Why the metric is the whole argument
An IBM entitlement is a quantity of a unit, and the unit is the metric. The product, the edition, and the deployment all matter, but the metric is what an auditor multiplies to reach exposure. Buyers who treat all licenses as interchangeable miss that a processor based metric and a user based metric behave nothing alike under scrutiny. The seven below cover the great majority of a typical IBM estate, and knowing which one governs each product is the first move in any defense.
The seven metrics
- PVU, Processor Value Unit: a core based metric. The value units assigned per core, for example roughly 70 PVU for a common Intel core, times the cores allocated to the software. It ties cost to hardware capacity and is where sub-capacity disputes live.

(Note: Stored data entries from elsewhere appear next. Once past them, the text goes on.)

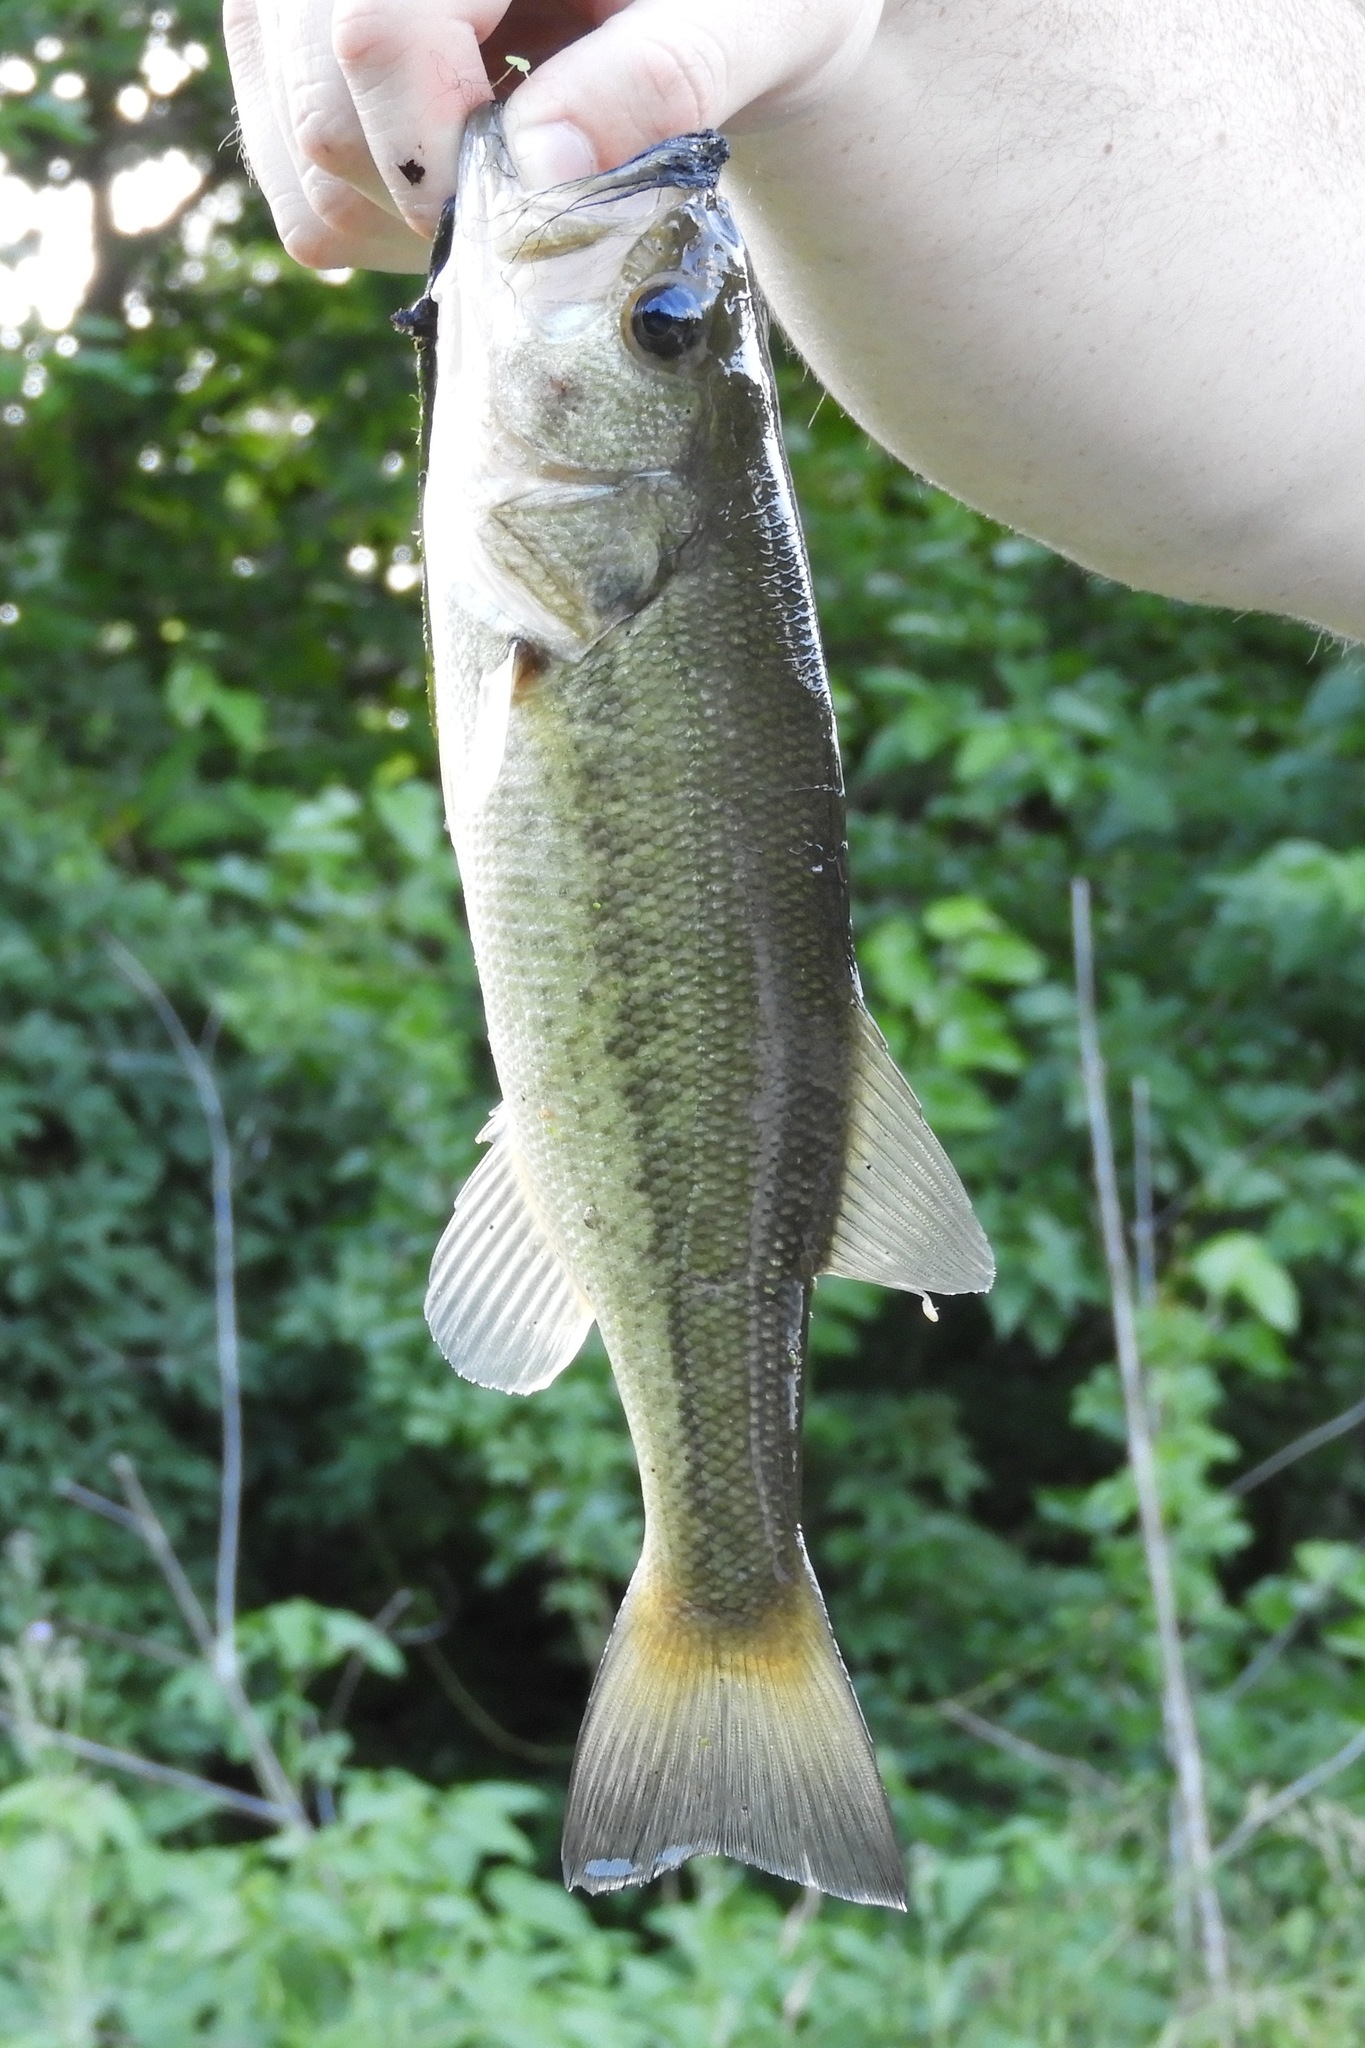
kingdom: Animalia
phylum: Chordata
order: Perciformes
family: Centrarchidae
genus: Micropterus
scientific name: Micropterus
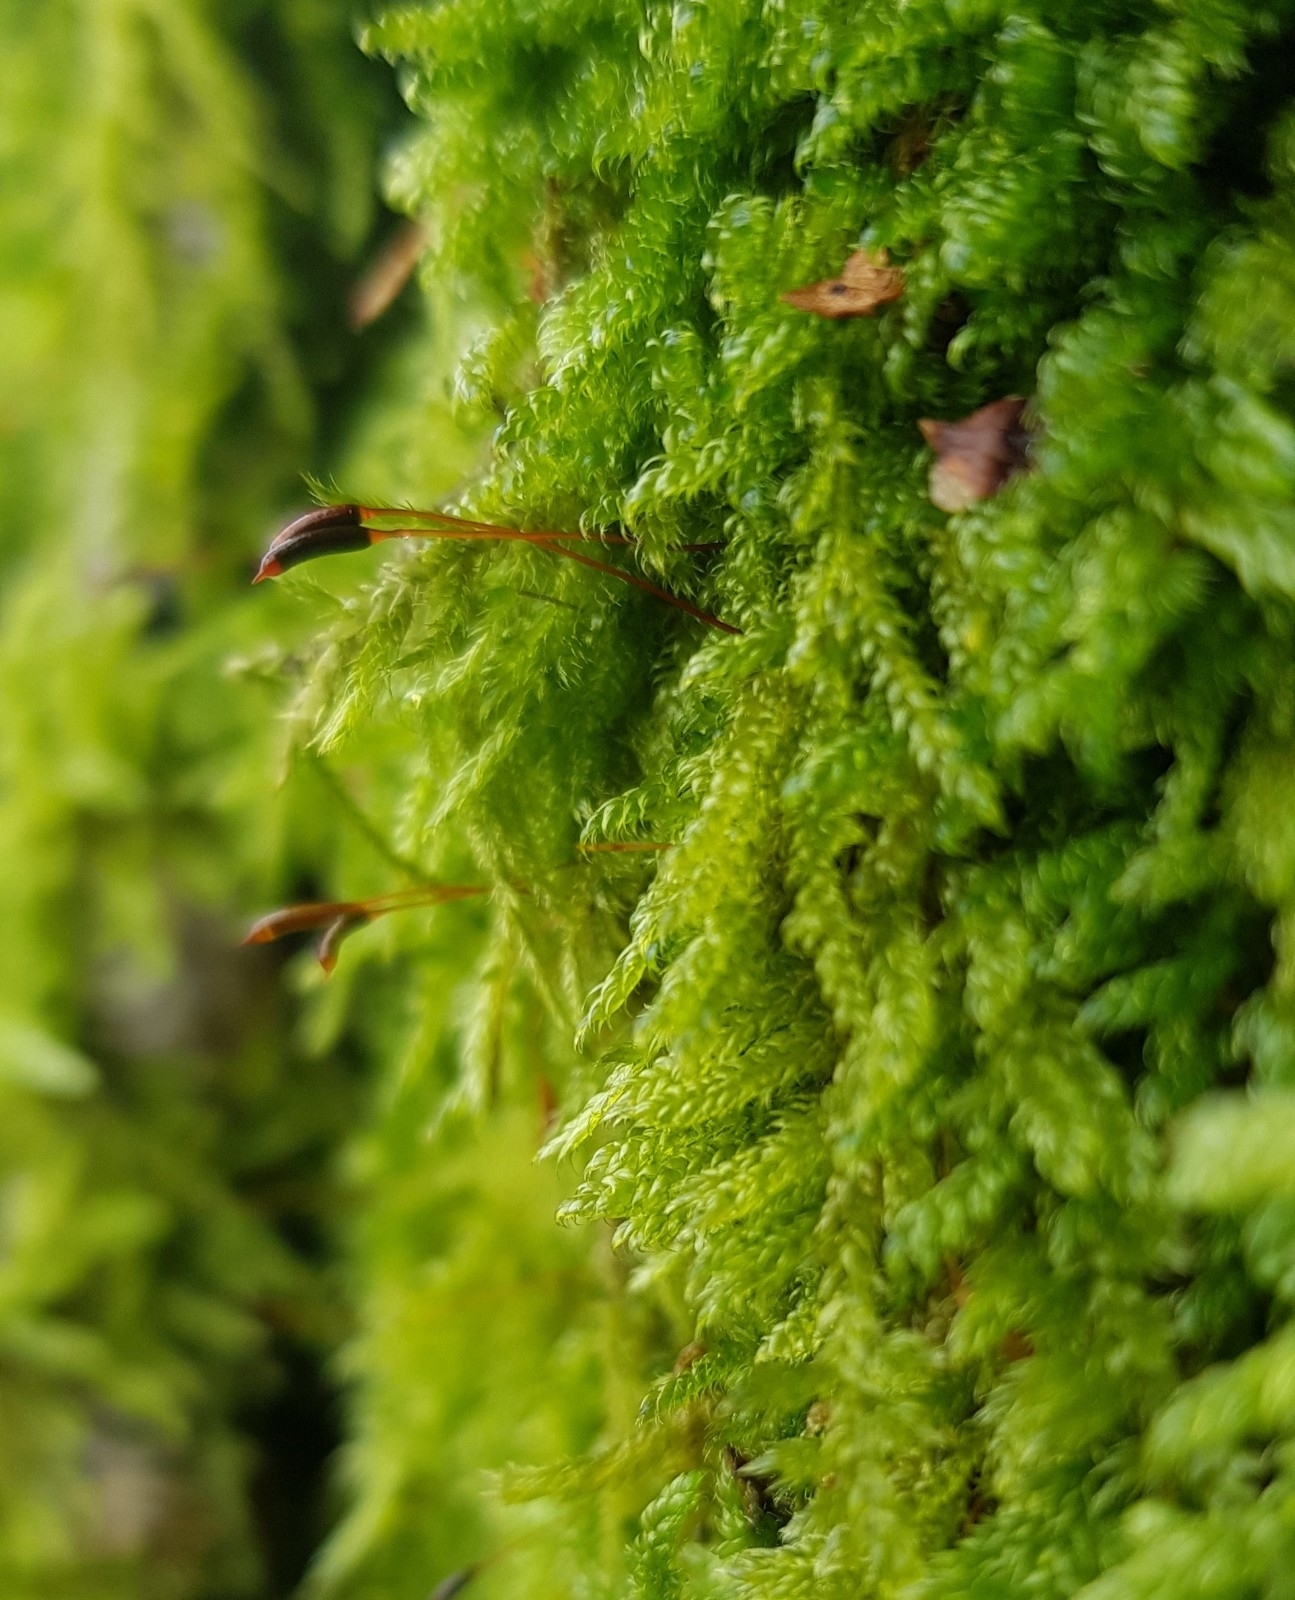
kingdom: Plantae
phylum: Bryophyta
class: Bryopsida
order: Hypnales
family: Hypnaceae
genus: Hypnum
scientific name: Hypnum cupressiforme
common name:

- RVU, Resource Value Unit: a usage based metric tied to a resource quantity such as managed devices or users, not to the processor. The chargeable amount tracks how much of the resource the software manages.
- VPC, Virtual Processor Core: the Cloud Pak and container metric. Since Passport Advantage version 11, sub-capacity reporting and the IBM License Service apply to VPC metered products, and manual counting is no longer permitted.
- Authorized User: a named person granted access, counted per individual regardless of whether they log in. Removing access does not remove the requirement unless the entitlement is reduced at renewal.
- Concurrent User: the number of users accessing the software at the same time, which can be lower than the authorized population but needs evidence of the true peak to defend.
- Install or Floating User: counted by the number of installations or by a shared pool of access rights, common in tooling and analytics, where uncontrolled installs quietly exceed the count.
- Resource based metrics: a family of measures tied to a managed quantity such as terabytes, endpoints, or transactions, where the resource definition itself is often the point of dispute.
How buyers use the metrics defensively
We start every reconciliation by confirming the governing metric for each product against the entitlement record, because a finding built on the wrong metric collapses on its own. Where a processor metric applies, we recalculate the cores and test the sub-capacity position. Where a user metric applies, we map actual authorized or concurrent counts to the entitlement rather than accept a headcount sweep. The discipline is the same across all seven: the count is only as valid as the metric it sits on.
An auditor will assert a metric for each product and build exposure on top of it. If the asserted metric is wrong, or the count ignores how that metric actually behaves, the finding is challengeable before you argue a single core or user. Confirm the governing metric on every line, then reconcile the count to it. The metric is not a detail; it is the foundation the entire settlement number rests on.